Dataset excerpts
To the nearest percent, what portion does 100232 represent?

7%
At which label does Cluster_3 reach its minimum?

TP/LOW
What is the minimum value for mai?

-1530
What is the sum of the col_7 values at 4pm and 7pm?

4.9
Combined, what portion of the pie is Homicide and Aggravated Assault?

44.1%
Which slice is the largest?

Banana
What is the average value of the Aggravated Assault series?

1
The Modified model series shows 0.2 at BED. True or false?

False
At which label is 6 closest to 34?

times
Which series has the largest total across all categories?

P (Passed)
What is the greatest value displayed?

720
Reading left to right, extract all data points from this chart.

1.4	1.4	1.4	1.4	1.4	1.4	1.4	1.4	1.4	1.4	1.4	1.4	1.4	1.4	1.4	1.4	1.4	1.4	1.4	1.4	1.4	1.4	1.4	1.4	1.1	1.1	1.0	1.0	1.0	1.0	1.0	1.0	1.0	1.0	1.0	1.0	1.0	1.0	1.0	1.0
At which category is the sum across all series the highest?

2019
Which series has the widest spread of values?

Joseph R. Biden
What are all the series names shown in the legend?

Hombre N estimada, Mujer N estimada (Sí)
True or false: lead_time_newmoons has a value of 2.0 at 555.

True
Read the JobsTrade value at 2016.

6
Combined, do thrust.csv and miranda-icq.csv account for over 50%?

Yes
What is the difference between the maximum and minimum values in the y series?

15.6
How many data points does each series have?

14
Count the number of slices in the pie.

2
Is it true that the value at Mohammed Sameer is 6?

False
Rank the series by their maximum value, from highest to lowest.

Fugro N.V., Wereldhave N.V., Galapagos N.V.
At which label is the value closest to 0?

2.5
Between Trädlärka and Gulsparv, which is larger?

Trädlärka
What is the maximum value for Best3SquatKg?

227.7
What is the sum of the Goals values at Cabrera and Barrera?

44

* **Required work**:
Select each line in the material above that contains the string "Trädlärka".

* **Response area**:
Between Trädlärka and Gulsparv, which is larger?
Trädlärka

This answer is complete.